- L'Europe
s'arme contre la terreur

Les pays de l'Union ont décidé hier de renforcer leur
arsenal antiterroriste, en créant un mandat d'arrêt européen
et en autorisant le rétablissement des frontières intérieures.
Les ministres européens de la Justice et de l'Intérieur
ont approuvé hier un ensemble de mesures pour améliorer
de manière concrète la lutte antiterroriste, en s'engageant
en particulier à mettre en uvre au plus vite un « mandat
d'arrêt européen ».
Lors d'une réunion extraordinaire à Bruxelles, dix jours
après les attentats aux Etats-Unis, les ministres européens
sont également convenus de trouver un accord politique sur une
définition commune des actes terroristes, et ils ont en outre
adopté un train de mesures opérationnelles visant à
renforcer l'efficacité de l'action de l'UE face à la menace
terroriste et la coopération avec les Etats-Unis.
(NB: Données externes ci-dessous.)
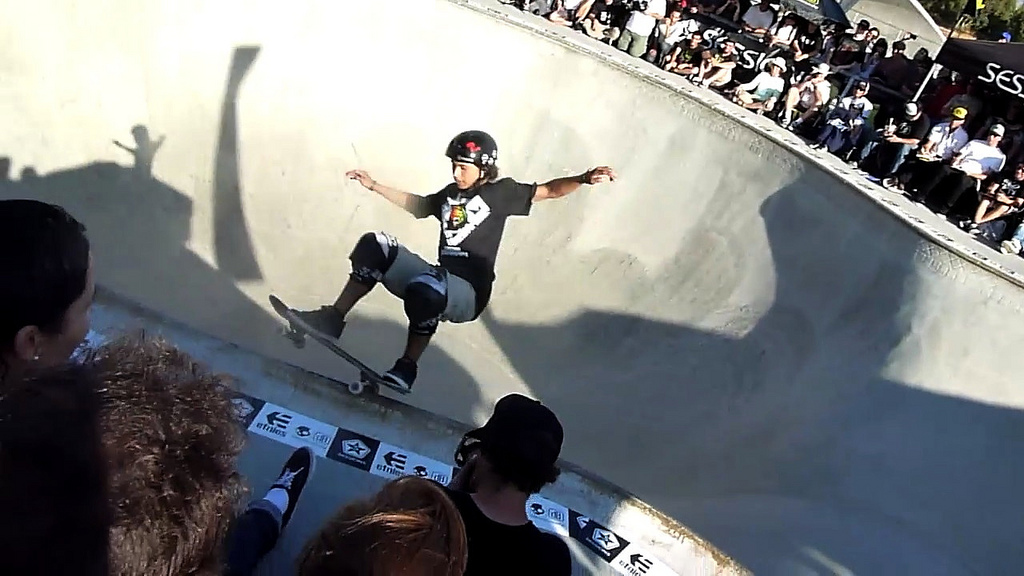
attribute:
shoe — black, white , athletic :
[380, 350, 420, 392]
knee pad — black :
[389, 264, 456, 328]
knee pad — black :
[339, 226, 400, 293]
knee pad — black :
[392, 257, 466, 365]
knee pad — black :
[396, 251, 463, 341]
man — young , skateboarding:
[272, 102, 627, 397]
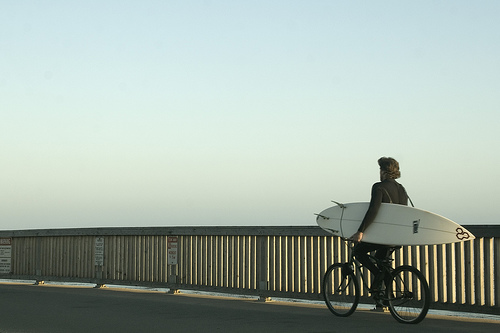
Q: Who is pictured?
A: A man.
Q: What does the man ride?
A: A bicycle.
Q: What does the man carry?
A: A surfboard.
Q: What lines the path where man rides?
A: A wood railing.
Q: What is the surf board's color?
A: White.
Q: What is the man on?
A: Bike.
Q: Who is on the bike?
A: The man.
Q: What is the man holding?
A: Surfboard.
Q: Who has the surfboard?
A: The man.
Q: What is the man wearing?
A: Wetsuit.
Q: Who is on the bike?
A: The man.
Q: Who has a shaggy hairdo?
A: The man.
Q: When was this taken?
A: Daytime.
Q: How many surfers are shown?
A: 1.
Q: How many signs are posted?
A: 3.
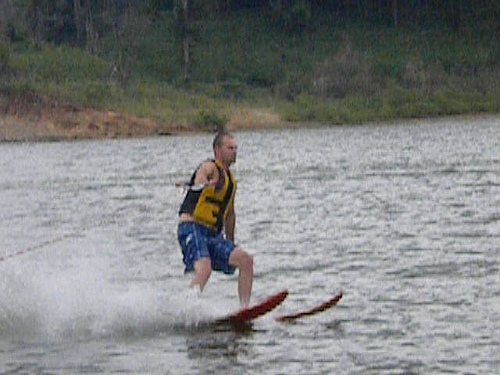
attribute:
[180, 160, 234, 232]
life vest — black, yellow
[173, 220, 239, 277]
shorts — blue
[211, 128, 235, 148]
hair — short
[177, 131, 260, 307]
man — dressed, water skiing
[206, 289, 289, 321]
skis — red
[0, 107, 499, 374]
water — light grey, splashing, foamy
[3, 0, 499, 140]
trees — green, on land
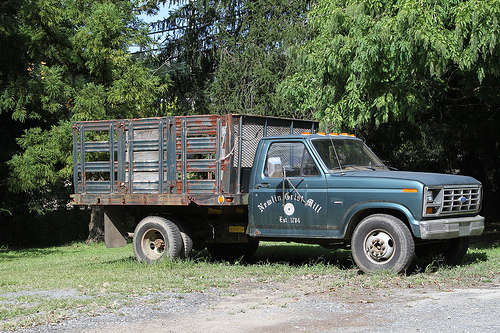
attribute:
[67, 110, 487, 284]
truck — blue, ford, old, green, rusty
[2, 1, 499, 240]
trees — green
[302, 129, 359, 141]
lights — orange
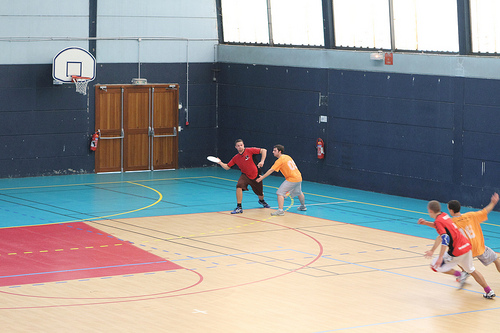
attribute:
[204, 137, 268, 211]
man — holding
Ils ont notamment décidé de constituer au sein d'Europol,
l'organisme européen de coopération policière,
une équipe de spécialistes antiterroristes chargés
de recueillir et analyser toutes les informations utiles.
- Définition
commune du terrorisme
La réunion ministérielle a montré la « détermination »
de l'UE « à prendre sans délai les mesures
nécessaires destinées à assurer aux citoyens européens,
le degré de sécurité le plus élevé,
à prévenir les attentats et à combattre le plus
efficacement possible le terrorisme », a assuré le
ministre belge de l'Intérieur Antoine Duquesne, dont le pays
préside actuellement l'UE.
Le projet de mandat d'arrêt européen, fondé sur
la reconnaissance mutuelle entre les autorités judiciaires des
Etats membres, sera appelé à se substituer aux procédures
actuelles d'extradition.
Mais sa mise en uvre risque de se heurter à des difficultés
dans plusieurs pays, notamment de nature constitutionnelle.
La ministre française de la Justice Marylise Lebranchu a noté
que le projet, auquel Paris apporte « tout son soutien »,
nécessitait encore « un travail technique ».
L'autre projet de la Commission, concernant une définition du
terrorisme et une échelle commune de sanctions, a été
appuyé par les Quinze, alors qu'une incrimination spécifique
de « terrorisme » n'existe encore que dans six
pays.
Les ministres européens ont parallèlement adopté
un paquet de mesures pour renforcer la coopération policière
et judiciaire.
Outre la création d'une unité spéciale antiterroriste
au sein d'Europol, ils ont mis l'accent sur le renforcement de la surveillance
des frontières et prévu la possibilité d'un rétablissement
coordonné des contrôles aux frontières intérieures
- supprimés dans la convention Schengen - en cas de
« menace terroriste d'une gravité exceptionnelle ».